> _Task details_
In the copy, keep every record exact and leave out all images.

> _Extracted page text data_
------------------------------------------------------------

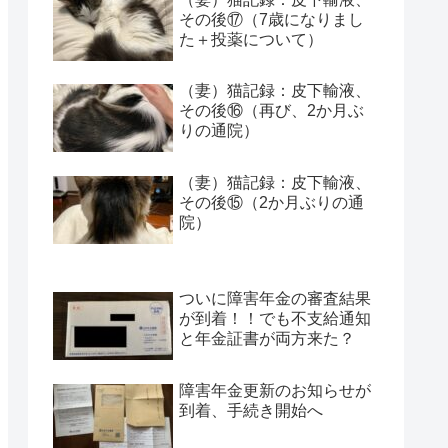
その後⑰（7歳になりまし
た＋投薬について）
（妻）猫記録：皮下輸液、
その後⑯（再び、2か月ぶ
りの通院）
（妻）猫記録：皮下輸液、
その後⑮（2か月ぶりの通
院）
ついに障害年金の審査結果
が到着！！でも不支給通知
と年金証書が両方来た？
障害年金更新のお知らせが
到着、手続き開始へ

------------------------------------------------------------

> _Task solution_
その後⑰（7歳になりまし
た＋投薬について）
（妻）猫記録：皮下輸液、
その後⑯（再び、2か月ぶ
りの通院）
（妻）猫記録：皮下輸液、
その後⑮（2か月ぶりの通
院）
ついに障害年金の審査結果
が到着！！でも不支給通知
と年金証書が両方来た？
障害年金更新のお知らせが
到着、手続き開始へ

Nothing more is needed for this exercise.